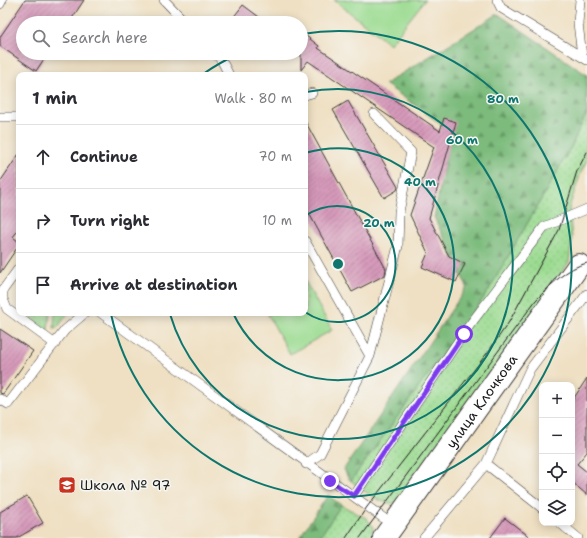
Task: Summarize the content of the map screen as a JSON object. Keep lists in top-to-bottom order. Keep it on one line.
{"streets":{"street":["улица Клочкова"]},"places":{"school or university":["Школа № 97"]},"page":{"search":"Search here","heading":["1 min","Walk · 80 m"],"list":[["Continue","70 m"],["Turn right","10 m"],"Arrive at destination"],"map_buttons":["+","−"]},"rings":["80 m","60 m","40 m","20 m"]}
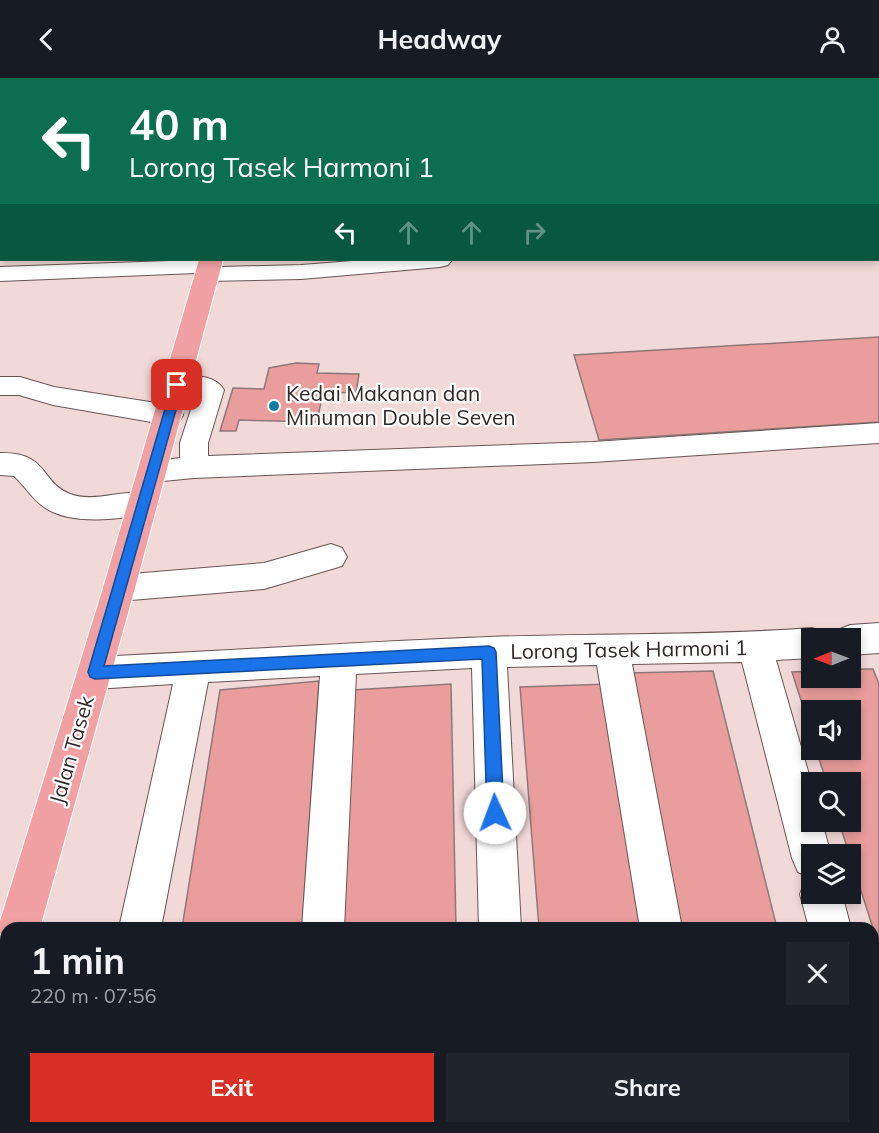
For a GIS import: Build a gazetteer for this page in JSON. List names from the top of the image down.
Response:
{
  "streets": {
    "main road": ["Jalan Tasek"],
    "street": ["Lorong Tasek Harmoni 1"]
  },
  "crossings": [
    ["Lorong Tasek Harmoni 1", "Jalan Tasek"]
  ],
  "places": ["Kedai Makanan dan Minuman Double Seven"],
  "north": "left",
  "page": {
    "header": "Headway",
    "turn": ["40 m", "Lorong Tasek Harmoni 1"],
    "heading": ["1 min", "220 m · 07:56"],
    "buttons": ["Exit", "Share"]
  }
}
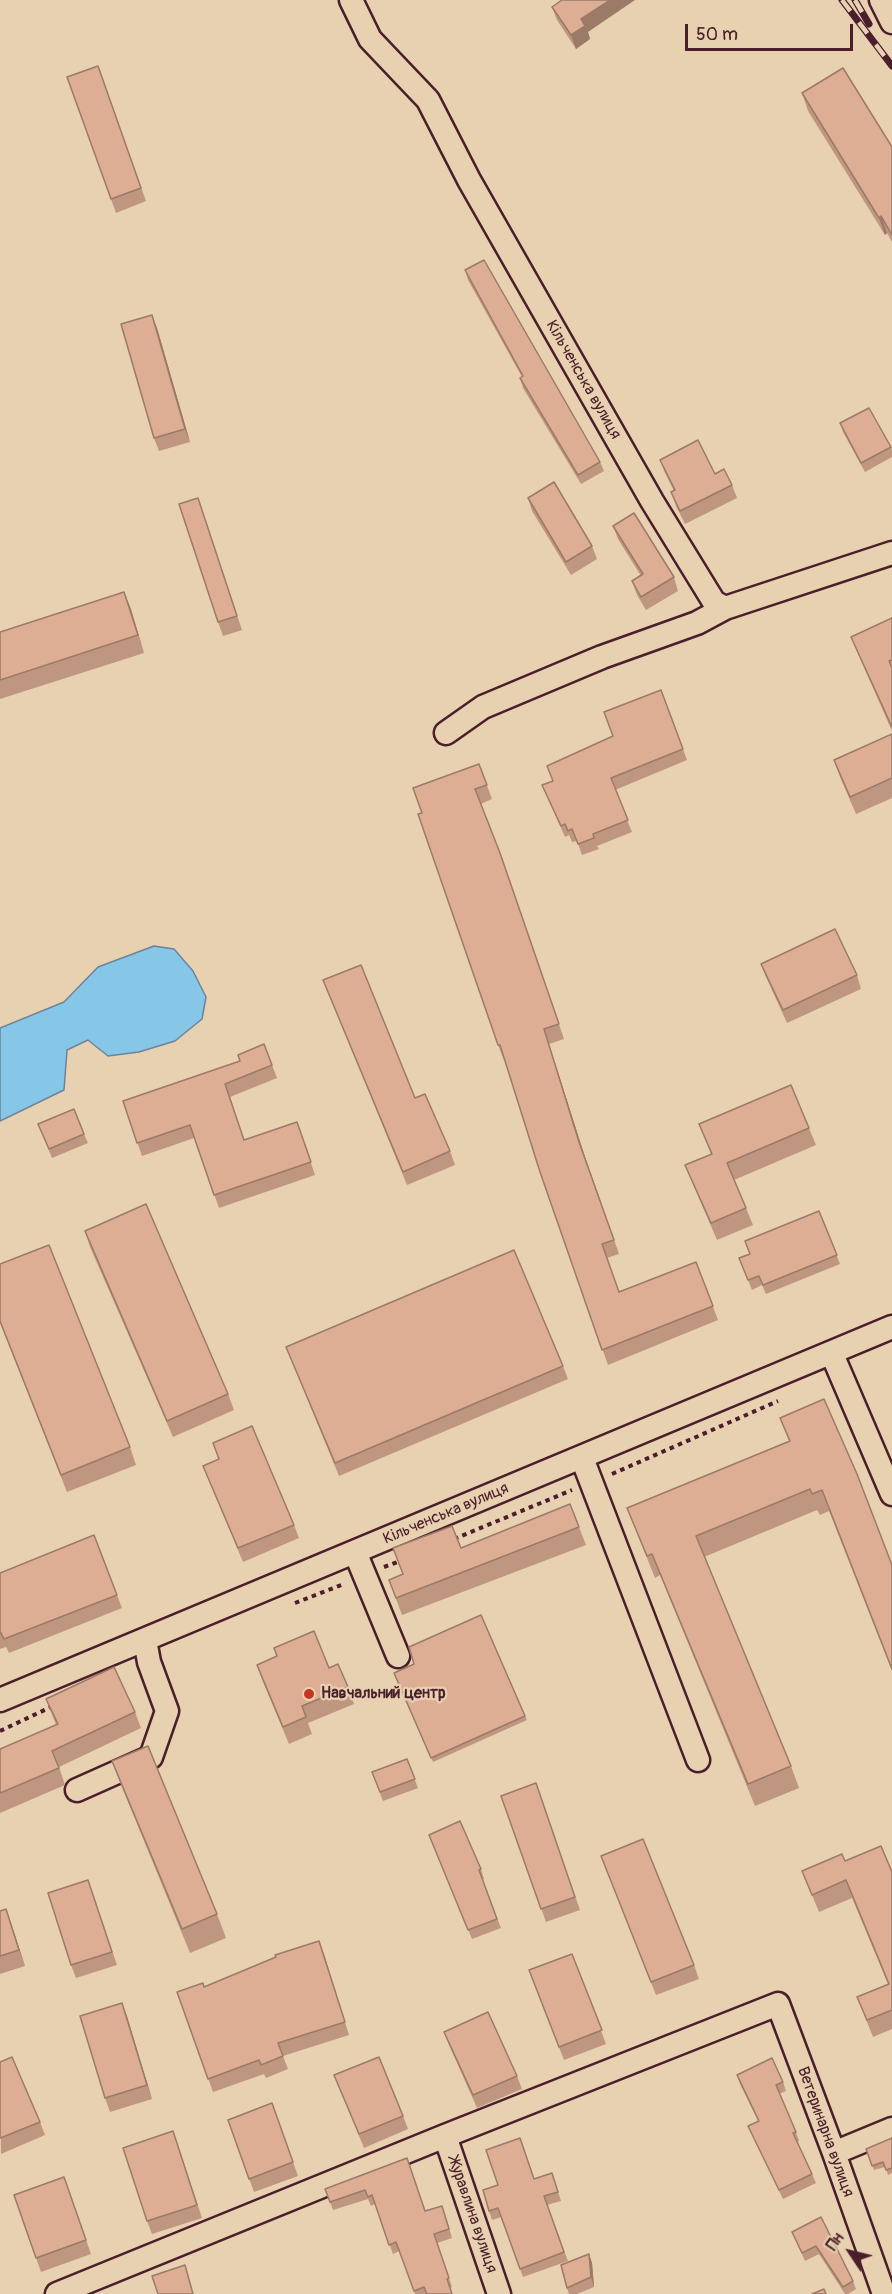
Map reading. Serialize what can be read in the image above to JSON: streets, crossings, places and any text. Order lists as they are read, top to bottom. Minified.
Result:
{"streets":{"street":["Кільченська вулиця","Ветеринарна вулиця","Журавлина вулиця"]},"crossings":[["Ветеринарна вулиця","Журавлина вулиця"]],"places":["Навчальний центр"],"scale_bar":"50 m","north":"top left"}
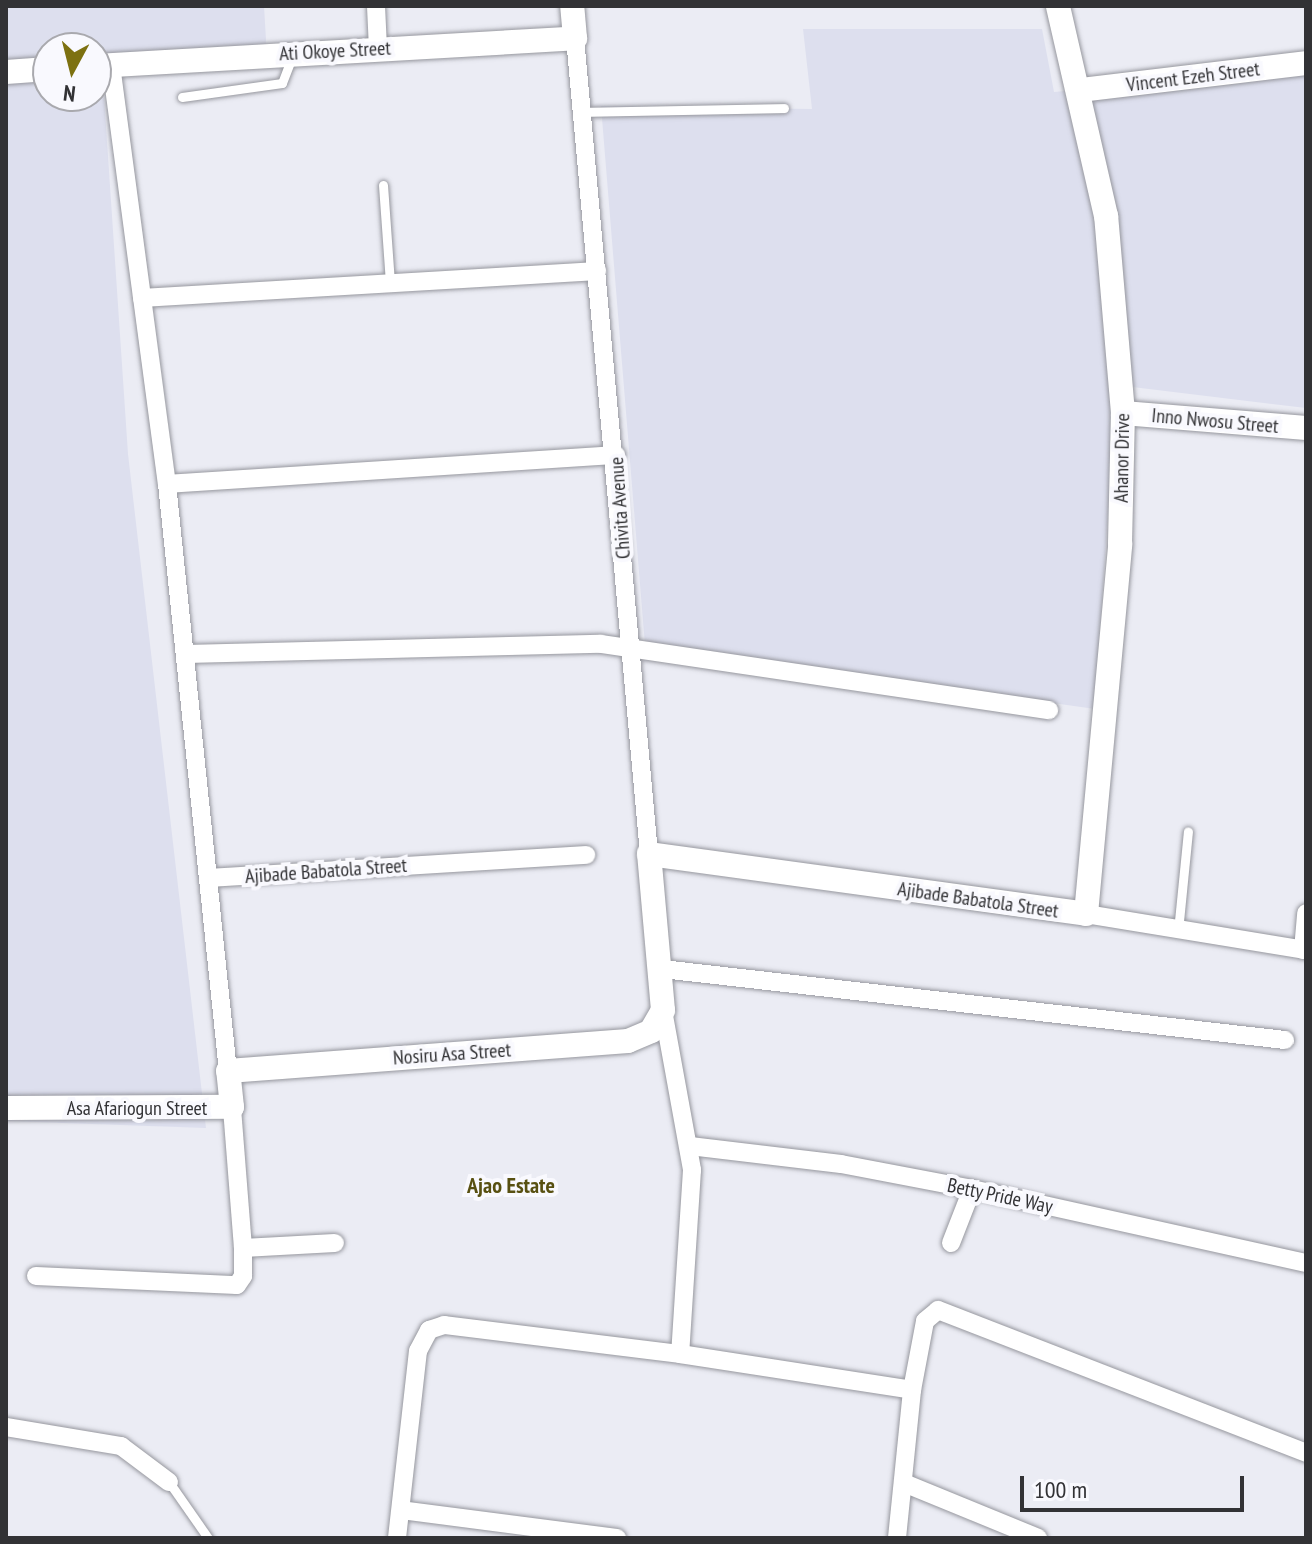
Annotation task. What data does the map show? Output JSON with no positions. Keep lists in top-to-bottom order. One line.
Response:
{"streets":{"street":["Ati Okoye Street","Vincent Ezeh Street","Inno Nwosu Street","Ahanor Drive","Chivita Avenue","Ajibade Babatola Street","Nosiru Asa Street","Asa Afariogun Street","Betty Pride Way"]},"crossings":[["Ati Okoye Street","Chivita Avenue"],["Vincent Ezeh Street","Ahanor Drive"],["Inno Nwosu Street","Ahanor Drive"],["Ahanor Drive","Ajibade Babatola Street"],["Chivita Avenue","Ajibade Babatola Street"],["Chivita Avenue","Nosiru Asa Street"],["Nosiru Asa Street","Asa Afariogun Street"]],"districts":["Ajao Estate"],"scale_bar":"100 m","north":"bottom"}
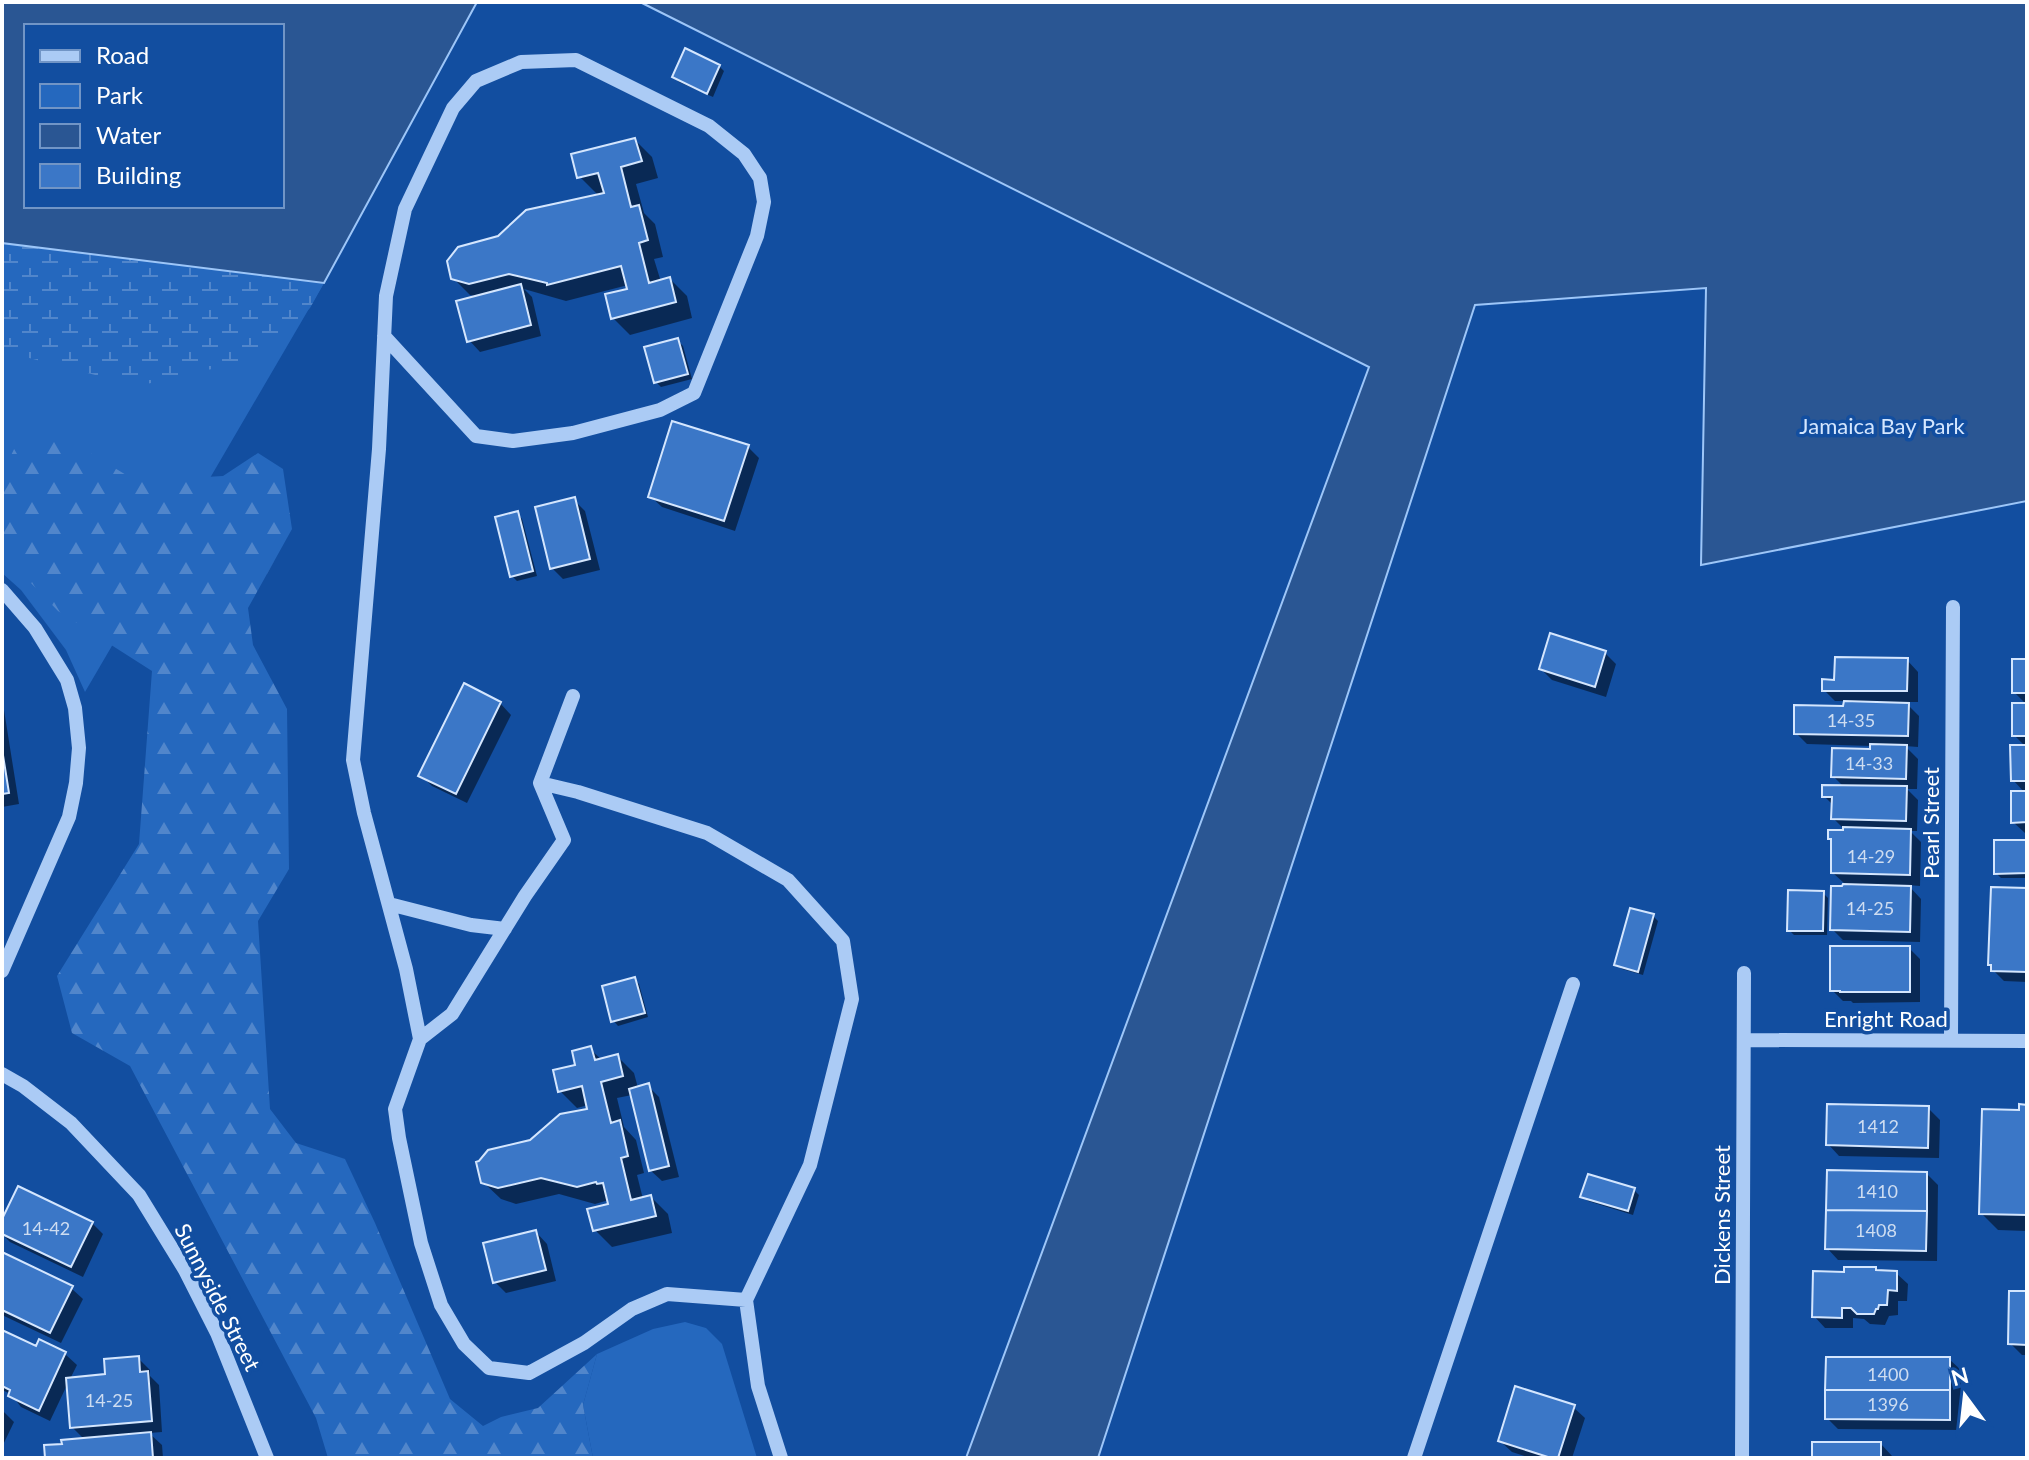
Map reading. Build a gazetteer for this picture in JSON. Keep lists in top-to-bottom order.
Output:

▶ **YOUR ASSIGNMENT**
Every entry must be written out exactly, with all pictures left out.

▶ **REPLY**
Task: Summarize the content of the map screen as a JSON object. Keep lists in top-to-bottom order. Keep it on one line.
{"streets":{"street":["улица Клочкова"]},"places":{"school or university":["Школа № 97"]},"page":{"search":"Search here","heading":["1 min","Walk · 80 m"],"list":[["Continue","70 m"],["Turn right","10 m"],"Arrive at destination"],"map_buttons":["+","−"]},"rings":["80 m","60 m","40 m","20 m"]}
For a GIS import: Build a gazetteer for this page in JSON. List names from the top of the image down.
Response:
{
  "streets": {
    "main road": ["Jalan Tasek"],
    "street": ["Lorong Tasek Harmoni 1"]
  },
  "crossings": [
    ["Lorong Tasek Harmoni 1", "Jalan Tasek"]
  ],
  "places": ["Kedai Makanan dan Minuman Double Seven"],
  "north": "left",
  "page": {
    "header": "Headway",
    "turn": ["40 m", "Lorong Tasek Harmoni 1"],
    "heading": ["1 min", "220 m · 07:56"],
    "buttons": ["Exit", "Share"]
  }
}
Map reading. Serialize what can be read in the image above to JSON: streets, crossings, places and any text. Order lists as they are read, top to bottom. Minified.
Result:
{"streets":{"street":["Кільченська вулиця","Ветеринарна вулиця","Журавлина вулиця"]},"crossings":[["Ветеринарна вулиця","Журавлина вулиця"]],"places":["Навчальний центр"],"scale_bar":"50 m","north":"top left"}
Annotation task. What data does the map show? Output JSON with no positions. Keep lists in top-to-bottom order. One line.
Response:
{"streets":{"street":["Ati Okoye Street","Vincent Ezeh Street","Inno Nwosu Street","Ahanor Drive","Chivita Avenue","Ajibade Babatola Street","Nosiru Asa Street","Asa Afariogun Street","Betty Pride Way"]},"crossings":[["Ati Okoye Street","Chivita Avenue"],["Vincent Ezeh Street","Ahanor Drive"],["Inno Nwosu Street","Ahanor Drive"],["Ahanor Drive","Ajibade Babatola Street"],["Chivita Avenue","Ajibade Babatola Street"],["Chivita Avenue","Nosiru Asa Street"],["Nosiru Asa Street","Asa Afariogun Street"]],"districts":["Ajao Estate"],"scale_bar":"100 m","north":"bottom"}
Map reading. Build a gazetteer for this picture in JSON. Keep lists in top-to-bottom order.
Output:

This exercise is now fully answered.